The data
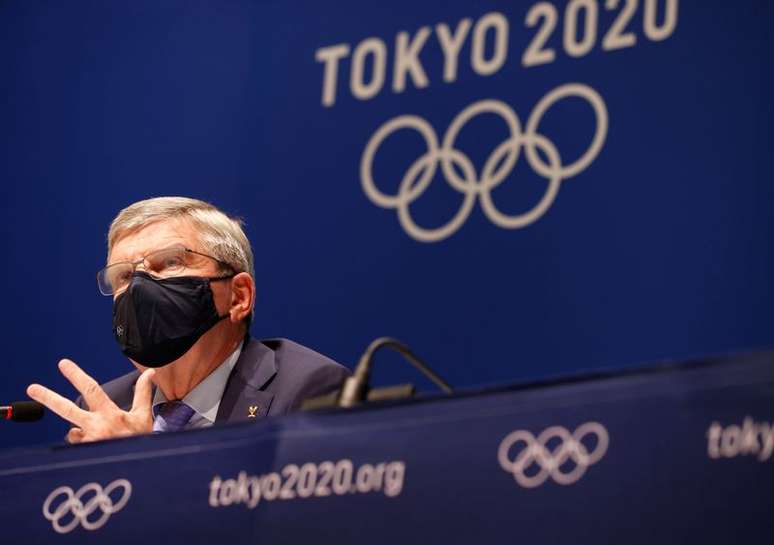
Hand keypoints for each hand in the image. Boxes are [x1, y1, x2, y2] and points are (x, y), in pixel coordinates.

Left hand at [27, 359, 155, 443]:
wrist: (136, 469)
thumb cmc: (140, 442)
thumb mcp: (143, 416)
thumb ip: (142, 393)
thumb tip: (149, 372)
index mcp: (110, 415)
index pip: (91, 390)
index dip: (76, 376)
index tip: (63, 364)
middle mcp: (95, 427)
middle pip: (67, 409)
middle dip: (48, 397)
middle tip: (32, 388)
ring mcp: (86, 442)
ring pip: (73, 432)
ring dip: (83, 432)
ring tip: (102, 439)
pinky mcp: (81, 455)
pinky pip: (77, 445)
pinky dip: (85, 443)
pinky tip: (98, 447)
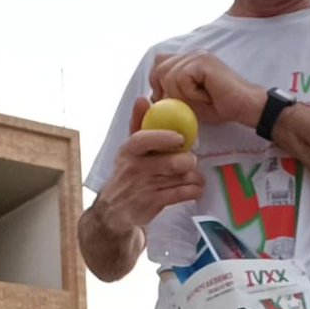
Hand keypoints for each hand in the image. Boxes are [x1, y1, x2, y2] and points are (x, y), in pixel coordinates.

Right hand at [94, 97, 203, 235]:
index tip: (180, 138)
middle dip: (187, 161)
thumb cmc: (127, 173)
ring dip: (194, 176)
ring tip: (196, 175)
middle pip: (169, 162)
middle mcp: (135, 168)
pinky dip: (194, 190)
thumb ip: (138, 124)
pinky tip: (196, 188)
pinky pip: (182, 194)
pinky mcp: (154, 204)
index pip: (142, 139)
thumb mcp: (128, 149)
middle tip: (191, 159)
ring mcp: (145, 187)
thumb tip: (143, 99)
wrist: (114, 209)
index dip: (163, 137)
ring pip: (179, 178)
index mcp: (128, 150)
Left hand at [150, 51, 265, 126]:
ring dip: (182, 96)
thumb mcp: (190, 102)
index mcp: (188, 61)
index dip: (158, 83)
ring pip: (169, 76)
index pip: (159, 63)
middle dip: (167, 91)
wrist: (245, 106)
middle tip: (187, 103)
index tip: (172, 100)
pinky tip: (207, 95)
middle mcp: (191, 54)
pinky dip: (191, 93)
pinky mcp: (202, 61)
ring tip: (202, 99)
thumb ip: (172, 95)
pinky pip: (182, 79)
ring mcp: (197, 55)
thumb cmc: (221, 107)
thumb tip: (153, 96)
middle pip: (159, 68)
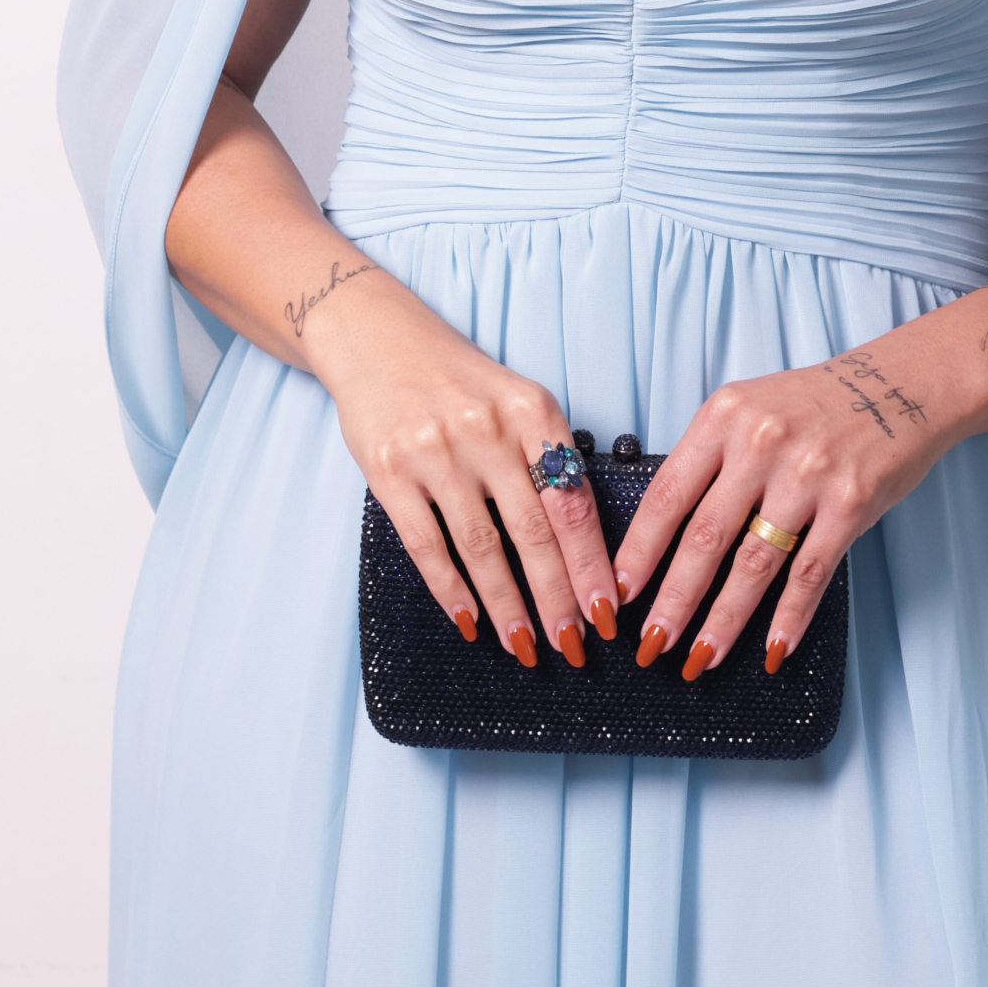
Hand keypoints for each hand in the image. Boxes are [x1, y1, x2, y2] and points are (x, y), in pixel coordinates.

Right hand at [314, 280, 620, 664]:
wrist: (380, 340)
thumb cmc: (461, 383)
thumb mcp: (518, 401)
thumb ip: (549, 459)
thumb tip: (584, 546)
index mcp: (532, 410)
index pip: (574, 501)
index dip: (593, 563)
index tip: (607, 610)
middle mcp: (487, 429)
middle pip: (534, 532)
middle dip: (558, 598)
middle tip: (574, 644)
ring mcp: (435, 451)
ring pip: (483, 548)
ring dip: (508, 606)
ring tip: (527, 646)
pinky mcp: (390, 472)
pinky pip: (427, 546)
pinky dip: (452, 592)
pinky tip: (470, 621)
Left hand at [611, 334, 946, 679]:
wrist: (899, 383)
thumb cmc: (813, 403)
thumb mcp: (748, 408)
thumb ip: (710, 458)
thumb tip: (662, 535)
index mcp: (724, 416)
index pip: (668, 495)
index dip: (639, 552)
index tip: (619, 593)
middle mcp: (762, 443)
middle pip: (704, 537)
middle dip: (673, 600)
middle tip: (651, 643)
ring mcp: (808, 475)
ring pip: (754, 563)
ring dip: (724, 619)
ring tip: (701, 656)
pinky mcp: (851, 503)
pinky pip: (811, 572)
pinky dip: (789, 618)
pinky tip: (772, 649)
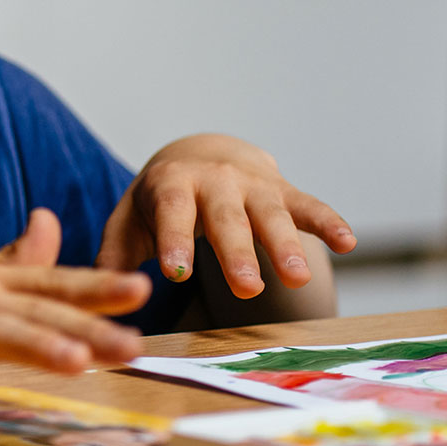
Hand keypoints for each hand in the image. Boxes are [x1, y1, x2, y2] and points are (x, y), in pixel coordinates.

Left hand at [95, 133, 356, 298]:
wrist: (201, 155)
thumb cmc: (160, 200)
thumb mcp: (131, 220)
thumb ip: (115, 253)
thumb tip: (98, 291)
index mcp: (171, 186)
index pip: (172, 212)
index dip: (174, 241)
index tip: (176, 273)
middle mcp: (215, 181)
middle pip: (226, 218)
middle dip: (237, 252)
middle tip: (246, 287)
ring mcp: (253, 186)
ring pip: (271, 214)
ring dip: (286, 245)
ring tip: (298, 278)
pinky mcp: (284, 192)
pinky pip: (309, 205)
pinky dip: (329, 222)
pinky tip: (348, 242)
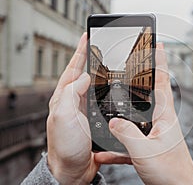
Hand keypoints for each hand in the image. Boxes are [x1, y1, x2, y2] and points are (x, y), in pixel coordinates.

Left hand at [47, 33, 130, 184]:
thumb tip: (82, 77)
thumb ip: (71, 95)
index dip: (80, 52)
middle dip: (90, 57)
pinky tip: (114, 87)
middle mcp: (73, 101)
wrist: (74, 168)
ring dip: (101, 71)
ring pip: (94, 84)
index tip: (87, 37)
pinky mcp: (94, 118)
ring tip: (109, 61)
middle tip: (100, 45)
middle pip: (83, 73)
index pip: (72, 68)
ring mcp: (84, 109)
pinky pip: (102, 98)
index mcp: (64, 98)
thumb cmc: (66, 147)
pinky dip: (108, 89)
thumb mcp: (64, 117)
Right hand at [98, 44, 192, 184]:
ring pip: (137, 117)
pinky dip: (118, 145)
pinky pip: (131, 141)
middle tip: (133, 64)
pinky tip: (105, 152)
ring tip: (114, 104)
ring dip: (126, 111)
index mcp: (165, 116)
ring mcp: (155, 134)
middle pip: (149, 93)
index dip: (160, 61)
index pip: (162, 81)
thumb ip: (127, 134)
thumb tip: (113, 121)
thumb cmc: (170, 173)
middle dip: (140, 78)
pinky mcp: (149, 147)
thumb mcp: (145, 152)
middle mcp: (161, 121)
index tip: (158, 44)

Instructions to follow
Take from the entries every line that has the string "Right".

Written reply
Right hand at [94, 97, 203, 235]:
Right hand at [314, 280, 620, 664]:
Right hand at [98, 44, 192, 184]:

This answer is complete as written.